TASK DETAILS: Scan the records for lines with the word "backend", and copy every such line.

[Dataset records]
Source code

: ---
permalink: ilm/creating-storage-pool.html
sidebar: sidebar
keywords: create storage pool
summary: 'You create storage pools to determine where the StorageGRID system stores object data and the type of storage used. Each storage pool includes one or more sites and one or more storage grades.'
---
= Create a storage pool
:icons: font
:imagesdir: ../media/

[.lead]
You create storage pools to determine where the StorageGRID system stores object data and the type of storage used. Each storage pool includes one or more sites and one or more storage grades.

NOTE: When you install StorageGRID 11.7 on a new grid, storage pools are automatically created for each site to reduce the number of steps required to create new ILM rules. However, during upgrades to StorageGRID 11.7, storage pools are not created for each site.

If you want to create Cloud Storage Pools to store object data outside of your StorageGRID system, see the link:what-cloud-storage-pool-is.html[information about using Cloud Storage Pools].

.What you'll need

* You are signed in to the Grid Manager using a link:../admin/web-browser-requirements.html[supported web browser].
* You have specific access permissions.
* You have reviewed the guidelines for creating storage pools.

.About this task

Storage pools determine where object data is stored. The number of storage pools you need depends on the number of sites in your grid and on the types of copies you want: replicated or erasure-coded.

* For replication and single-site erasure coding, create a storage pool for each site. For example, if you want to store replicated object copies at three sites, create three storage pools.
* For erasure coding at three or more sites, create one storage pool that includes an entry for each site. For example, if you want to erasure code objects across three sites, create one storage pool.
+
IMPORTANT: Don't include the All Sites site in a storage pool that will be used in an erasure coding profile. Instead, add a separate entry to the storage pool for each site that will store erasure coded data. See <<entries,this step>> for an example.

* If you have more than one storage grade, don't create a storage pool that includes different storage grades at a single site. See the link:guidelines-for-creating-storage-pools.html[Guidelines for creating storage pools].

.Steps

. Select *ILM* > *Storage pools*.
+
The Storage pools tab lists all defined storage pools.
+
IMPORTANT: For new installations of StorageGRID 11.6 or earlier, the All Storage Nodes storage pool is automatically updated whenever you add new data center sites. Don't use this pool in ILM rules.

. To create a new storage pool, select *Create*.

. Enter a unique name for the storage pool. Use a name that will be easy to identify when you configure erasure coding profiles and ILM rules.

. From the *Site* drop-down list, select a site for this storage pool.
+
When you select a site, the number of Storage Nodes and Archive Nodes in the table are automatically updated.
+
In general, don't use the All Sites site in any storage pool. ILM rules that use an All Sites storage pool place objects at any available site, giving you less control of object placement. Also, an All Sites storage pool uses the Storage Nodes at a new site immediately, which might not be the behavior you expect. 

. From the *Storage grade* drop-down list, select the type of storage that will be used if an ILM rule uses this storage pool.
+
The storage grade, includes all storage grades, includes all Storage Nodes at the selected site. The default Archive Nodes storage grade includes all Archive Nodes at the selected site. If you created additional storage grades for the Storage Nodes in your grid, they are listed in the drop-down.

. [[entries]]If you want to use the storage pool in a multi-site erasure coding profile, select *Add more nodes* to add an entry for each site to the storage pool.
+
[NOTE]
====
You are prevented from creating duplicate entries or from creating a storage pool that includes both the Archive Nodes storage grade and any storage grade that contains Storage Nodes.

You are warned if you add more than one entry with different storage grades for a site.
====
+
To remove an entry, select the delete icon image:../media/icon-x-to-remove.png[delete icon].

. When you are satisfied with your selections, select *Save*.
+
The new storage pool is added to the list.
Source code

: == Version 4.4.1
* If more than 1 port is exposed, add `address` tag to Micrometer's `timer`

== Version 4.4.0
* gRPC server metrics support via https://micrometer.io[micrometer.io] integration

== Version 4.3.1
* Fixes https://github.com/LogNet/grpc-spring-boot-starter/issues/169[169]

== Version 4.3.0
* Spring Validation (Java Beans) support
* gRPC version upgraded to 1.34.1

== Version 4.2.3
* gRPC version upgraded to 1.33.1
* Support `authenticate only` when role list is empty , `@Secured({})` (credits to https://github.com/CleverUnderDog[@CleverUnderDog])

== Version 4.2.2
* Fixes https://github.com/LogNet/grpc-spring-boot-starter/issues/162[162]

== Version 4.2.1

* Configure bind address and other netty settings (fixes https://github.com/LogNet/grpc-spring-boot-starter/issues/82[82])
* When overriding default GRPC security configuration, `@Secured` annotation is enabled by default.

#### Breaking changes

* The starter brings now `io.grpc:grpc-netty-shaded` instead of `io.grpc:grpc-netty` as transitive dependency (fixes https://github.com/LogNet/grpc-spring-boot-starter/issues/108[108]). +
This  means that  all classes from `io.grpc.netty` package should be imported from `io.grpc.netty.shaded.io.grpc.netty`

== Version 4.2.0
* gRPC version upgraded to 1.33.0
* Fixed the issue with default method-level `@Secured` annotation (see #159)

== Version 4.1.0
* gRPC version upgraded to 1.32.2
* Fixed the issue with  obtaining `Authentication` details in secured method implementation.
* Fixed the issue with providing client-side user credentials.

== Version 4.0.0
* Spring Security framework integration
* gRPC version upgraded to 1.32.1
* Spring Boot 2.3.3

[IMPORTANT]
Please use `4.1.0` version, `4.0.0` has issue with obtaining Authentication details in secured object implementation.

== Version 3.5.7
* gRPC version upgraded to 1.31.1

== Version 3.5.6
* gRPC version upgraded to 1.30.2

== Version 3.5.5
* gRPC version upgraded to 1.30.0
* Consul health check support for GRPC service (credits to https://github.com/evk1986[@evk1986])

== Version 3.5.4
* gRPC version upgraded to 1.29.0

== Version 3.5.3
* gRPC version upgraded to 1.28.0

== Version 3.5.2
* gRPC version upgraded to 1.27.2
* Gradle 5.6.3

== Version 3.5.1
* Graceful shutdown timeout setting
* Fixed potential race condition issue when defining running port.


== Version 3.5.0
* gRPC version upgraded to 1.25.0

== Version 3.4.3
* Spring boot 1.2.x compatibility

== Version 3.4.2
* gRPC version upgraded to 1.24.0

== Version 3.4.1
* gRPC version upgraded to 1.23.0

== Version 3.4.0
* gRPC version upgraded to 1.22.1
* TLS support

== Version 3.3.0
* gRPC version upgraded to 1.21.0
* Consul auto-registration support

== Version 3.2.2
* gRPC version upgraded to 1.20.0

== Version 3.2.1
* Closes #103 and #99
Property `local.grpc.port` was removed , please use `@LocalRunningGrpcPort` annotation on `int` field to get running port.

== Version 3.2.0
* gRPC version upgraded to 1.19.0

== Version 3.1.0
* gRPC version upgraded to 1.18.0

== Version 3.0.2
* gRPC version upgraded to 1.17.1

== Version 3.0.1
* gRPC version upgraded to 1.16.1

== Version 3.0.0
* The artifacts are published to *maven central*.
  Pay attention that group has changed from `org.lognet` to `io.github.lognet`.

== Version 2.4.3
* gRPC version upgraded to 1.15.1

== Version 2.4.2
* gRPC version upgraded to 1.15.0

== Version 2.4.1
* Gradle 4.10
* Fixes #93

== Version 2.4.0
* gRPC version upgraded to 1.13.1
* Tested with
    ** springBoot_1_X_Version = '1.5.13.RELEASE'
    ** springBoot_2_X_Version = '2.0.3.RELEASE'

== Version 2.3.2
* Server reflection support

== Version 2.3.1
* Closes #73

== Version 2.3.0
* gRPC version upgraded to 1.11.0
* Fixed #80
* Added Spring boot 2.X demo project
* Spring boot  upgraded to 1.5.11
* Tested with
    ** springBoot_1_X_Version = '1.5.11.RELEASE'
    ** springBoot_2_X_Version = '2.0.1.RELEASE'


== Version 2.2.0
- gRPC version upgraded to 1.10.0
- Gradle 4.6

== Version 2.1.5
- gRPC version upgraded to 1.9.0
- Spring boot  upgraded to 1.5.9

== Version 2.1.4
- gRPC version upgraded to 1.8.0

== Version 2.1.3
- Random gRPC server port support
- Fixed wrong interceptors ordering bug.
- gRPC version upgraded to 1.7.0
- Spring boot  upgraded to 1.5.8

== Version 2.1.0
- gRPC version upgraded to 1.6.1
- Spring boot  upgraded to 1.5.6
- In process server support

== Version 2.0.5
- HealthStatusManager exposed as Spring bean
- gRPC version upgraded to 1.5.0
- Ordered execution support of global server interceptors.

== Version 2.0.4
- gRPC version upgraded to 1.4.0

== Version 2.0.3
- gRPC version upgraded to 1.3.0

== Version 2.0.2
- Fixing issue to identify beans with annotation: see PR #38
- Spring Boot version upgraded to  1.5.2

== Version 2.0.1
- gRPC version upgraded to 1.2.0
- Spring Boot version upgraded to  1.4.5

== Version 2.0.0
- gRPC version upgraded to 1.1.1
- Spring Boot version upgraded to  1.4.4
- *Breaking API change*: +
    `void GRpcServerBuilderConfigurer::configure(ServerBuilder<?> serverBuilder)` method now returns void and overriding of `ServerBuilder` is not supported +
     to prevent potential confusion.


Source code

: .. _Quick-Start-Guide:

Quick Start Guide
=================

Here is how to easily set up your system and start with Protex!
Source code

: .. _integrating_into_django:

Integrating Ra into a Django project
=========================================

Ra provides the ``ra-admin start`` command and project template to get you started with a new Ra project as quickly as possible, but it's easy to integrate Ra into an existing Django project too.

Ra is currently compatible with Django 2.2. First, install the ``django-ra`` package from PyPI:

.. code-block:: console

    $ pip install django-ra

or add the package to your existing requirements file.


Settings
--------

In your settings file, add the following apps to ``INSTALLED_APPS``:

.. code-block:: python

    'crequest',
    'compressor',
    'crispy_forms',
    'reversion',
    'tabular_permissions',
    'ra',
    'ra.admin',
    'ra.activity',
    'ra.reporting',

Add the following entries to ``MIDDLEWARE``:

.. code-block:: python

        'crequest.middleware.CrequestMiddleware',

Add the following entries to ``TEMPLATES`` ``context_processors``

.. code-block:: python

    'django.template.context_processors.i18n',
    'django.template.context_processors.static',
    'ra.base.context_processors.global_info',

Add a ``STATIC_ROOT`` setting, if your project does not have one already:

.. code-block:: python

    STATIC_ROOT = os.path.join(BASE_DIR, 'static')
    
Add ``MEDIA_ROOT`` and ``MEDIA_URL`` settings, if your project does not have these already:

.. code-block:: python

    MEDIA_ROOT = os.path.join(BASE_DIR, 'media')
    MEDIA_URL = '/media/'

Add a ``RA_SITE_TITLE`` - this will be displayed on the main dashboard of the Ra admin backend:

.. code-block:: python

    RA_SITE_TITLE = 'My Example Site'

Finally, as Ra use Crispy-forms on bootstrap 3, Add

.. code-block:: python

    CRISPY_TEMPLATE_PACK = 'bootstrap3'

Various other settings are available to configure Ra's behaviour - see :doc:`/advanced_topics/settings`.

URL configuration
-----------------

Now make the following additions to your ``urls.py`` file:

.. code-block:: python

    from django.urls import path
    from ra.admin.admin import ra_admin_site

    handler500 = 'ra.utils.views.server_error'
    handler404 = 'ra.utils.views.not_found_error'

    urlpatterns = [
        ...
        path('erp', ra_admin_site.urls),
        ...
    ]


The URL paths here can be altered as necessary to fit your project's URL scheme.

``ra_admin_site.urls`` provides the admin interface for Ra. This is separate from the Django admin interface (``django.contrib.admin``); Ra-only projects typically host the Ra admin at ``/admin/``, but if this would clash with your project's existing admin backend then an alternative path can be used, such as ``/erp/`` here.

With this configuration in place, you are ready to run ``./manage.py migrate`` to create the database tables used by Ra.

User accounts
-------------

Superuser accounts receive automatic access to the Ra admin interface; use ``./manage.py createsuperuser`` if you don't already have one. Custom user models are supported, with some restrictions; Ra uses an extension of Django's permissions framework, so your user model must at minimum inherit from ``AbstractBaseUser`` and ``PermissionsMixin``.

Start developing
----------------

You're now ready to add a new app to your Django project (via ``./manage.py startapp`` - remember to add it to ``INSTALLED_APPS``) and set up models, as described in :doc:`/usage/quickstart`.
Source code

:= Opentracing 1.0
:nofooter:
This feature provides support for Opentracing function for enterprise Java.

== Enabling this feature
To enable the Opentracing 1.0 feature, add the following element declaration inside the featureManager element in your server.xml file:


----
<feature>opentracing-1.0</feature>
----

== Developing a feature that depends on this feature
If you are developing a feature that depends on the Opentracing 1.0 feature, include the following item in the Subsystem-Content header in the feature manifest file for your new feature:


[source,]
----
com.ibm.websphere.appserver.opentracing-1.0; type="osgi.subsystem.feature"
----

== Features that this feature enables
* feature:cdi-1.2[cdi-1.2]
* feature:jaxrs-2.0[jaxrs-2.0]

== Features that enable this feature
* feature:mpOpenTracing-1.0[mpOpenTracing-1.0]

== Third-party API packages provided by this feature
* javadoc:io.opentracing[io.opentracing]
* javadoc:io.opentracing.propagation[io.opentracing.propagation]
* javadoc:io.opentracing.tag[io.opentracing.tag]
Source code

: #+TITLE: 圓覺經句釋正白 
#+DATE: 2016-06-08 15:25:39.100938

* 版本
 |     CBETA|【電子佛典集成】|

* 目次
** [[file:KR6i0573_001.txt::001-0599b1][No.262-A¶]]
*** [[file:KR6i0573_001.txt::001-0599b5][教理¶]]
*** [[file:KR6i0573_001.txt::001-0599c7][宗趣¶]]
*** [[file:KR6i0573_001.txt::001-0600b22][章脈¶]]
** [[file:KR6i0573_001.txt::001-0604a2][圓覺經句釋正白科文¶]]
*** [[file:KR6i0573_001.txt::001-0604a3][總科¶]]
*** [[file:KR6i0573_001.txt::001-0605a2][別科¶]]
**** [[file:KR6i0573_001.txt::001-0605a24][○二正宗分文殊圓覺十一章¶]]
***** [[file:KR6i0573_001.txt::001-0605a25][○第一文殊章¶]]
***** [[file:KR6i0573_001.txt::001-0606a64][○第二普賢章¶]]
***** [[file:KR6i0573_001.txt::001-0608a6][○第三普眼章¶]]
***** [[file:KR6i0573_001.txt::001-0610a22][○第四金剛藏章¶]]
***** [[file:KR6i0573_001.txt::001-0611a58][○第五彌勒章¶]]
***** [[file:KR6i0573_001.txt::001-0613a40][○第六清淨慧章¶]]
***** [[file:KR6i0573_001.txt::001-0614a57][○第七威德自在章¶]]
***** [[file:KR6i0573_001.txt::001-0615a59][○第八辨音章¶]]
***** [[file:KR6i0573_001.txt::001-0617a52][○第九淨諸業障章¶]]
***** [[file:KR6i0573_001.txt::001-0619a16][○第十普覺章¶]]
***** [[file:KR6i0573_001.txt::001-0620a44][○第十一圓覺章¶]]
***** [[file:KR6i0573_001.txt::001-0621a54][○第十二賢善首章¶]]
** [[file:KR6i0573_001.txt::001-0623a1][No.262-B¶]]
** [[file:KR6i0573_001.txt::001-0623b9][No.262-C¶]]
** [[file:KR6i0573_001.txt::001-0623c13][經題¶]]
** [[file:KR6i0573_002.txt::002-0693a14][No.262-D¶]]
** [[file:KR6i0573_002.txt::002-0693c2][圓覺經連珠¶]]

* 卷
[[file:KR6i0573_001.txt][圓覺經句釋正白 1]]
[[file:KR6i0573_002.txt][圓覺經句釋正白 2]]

ANSWER SPACE:
Add a ``RA_SITE_TITLE`` - this will be displayed on the main dashboard of the Ra admin backend:
``ra_admin_site.urls`` provides the admin interface for Ra. This is separate from the Django admin interface (``django.contrib.admin``); Ra-only projects typically host the Ra admin at ``/admin/``, but if this would clash with your project's existing admin backend then an alternative path can be used, such as ``/erp/`` here.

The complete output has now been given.